SIN ENTREGA NO HAY FELICIDAD.

Por Rubén Revello.

Con Dios no valen los cálculos

No valen los cálculos con Dios. Con Dios hay una respuesta, sí o no. Si uno le dice a Dios que sí, Dios hace como en la multiplicación de los panes, con dos peces y cinco panes, da de comer a una multitud. Uno no puede hacer cálculos vocacionales en base a cuánta gente voy a evangelizar, cuánto bien pastoral voy a hacer, a cuántos voy a llevar la Palabra de Dios.

Lanzarse a Cristo

Miren, y se los digo desde mi propia vocación. Ustedes saben mi historia. Yo estaba en cuarto año de medicina y venía pateándolo por tres años, desde fines del primer año de medicina. Y siempre preguntándome ¿por qué no? Haciendo estos cálculos, ¿por qué no podría seguir a Cristo? Que la familia, que los hijos, que esto, que lo otro, que la medicina. Hasta que en un momento dije: «Me lanzo a la vocación a la cual entiendo que Dios me llama. Sin postergar nada, sin que me importe mi familia, sin que me importe nada, ninguna otra cosa que Cristo y yo».

Miedo de perder el control de la propia vida

Cuando el planteo se presenta en estos términos, Cristo y la propia persona, todo lo demás desaparece, desaparecen los cálculos de cantidades, de tiempos. Tiene que ser ya y todo. Es fácil la respuesta. Lo que pasa es que es una respuesta que da miedo, porque uno pierde el control. Uno siempre quiere tener el control de la propia vida, pero cuando uno se entrega a Dios uno pierde el control.
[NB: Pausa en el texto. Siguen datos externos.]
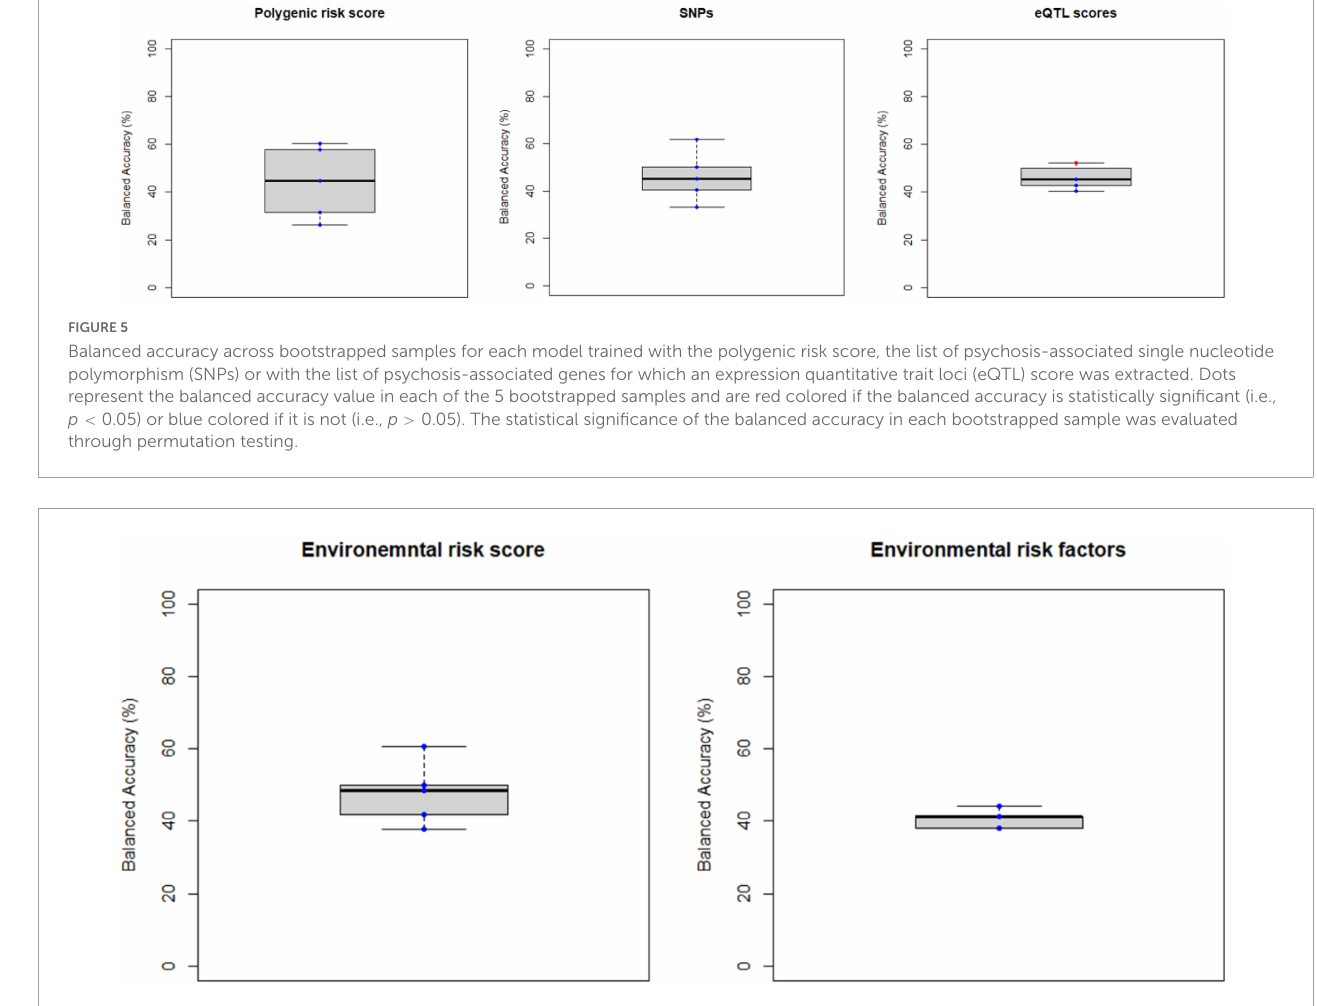
FEP patients from healthy controls (26) and ARMS-T from ARMS- NT (16), (b) a set of psychosis-associated SNPs previously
Mi interés o el interés de Dios

Cuando eras joven, ibas adonde querías, cuando seas viejo, otros te ceñirán los lomos, le dice Jesús a Pedro, y te llevarán por donde no quieras. Y esto es así: no se puede iniciar algo tan sagrado como una vocación desde el cálculo. Porque el cálculo supone que antepongo mi interés al interés de Dios. Y no es así, o, mejor dicho, si lo hago así, la respuesta es: esto no es para vos. Yo les comenté que conocí gente buenísima, con muchísimas condiciones para ser sacerdote, pero que en este minué de hoy sí, mañana no, después sí, un paso para adelante, un paso para atrás. En este minué se les fue la vida, y no fueron ni chicha ni limonada, ni se casaron ni fueron padres de familia. Terminaron siendo vocacionalmente sacerdotes, pero nunca se lanzaron de lleno al Señor.

Seguir a Dios

Y creo que eso también es una confirmación de la propia vocación, ese lanzarse de lleno sin cálculos, como se dice hoy acá: deja que los muertos entierren a sus muertos, o cuando el otro está sacando cuentas le dice que los zorros tienen cuevas y las aves nidos, pero si me seguís, el Hijo del hombre no tiene dónde reclinar su cabeza. Si me seguís pensando en algún rédito que no sea tu propia felicidad, si no me seguís pensando en la felicidad de Dios, entonces no servís para esto.

Escasez de vocaciones

Hoy en día nos faltan vocaciones en la Iglesia. Faltan vocaciones no solamente a la vida sacerdotal, a la vida paterna, faltan vocaciones a la vida materna, faltan vocaciones a la vida consagrada. Yo creo que es más por desconocimiento. ¿Quién, que estuvo en algún tiempo en algún monasterio sino un retiro, no se enamora de la vida de un monasterio? ¿Quién que comparte la vida de un sacerdote, yendo, viniendo, atendiendo enfermos, juntando comida, juntando ropa, celebrando la Misa, predicando, consolando, asistiendo a un difunto, quien no se enamora de una vida tan llena de matices y de riquezas? ¿Quién, viendo a un padre de familia verdaderamente enamorado de su esposa, recíprocamente, en el hogar con los chicos, con los dolores que supone criar un hijo, los esfuerzos que supone, quién en algún momento no quiere vivir esa experiencia tan humana, tan antropológicamente central?

Sin entrega no hay felicidad

Y, sin embargo, ¿por qué las vocaciones no aparecen? No aparecen porque hemos virado hacia una cultura egoísta que siempre calcula, que siempre mezquina, que no se entrega, que es reticente a entregarse. ¿Y saben qué? Un secreto: sin entrega no hay felicidad. Si uno no se entrega a una mujer, a un hombre, a Dios, a una comunidad, no hay forma de ser feliz, porque si no sólo te queda la felicidad mezquina de tu pequeñez y nada más. Es como el pájaro que se siente seguro y feliz en la reducida área de la jaula que lo encierra y que se pierde todo el resto de la creación.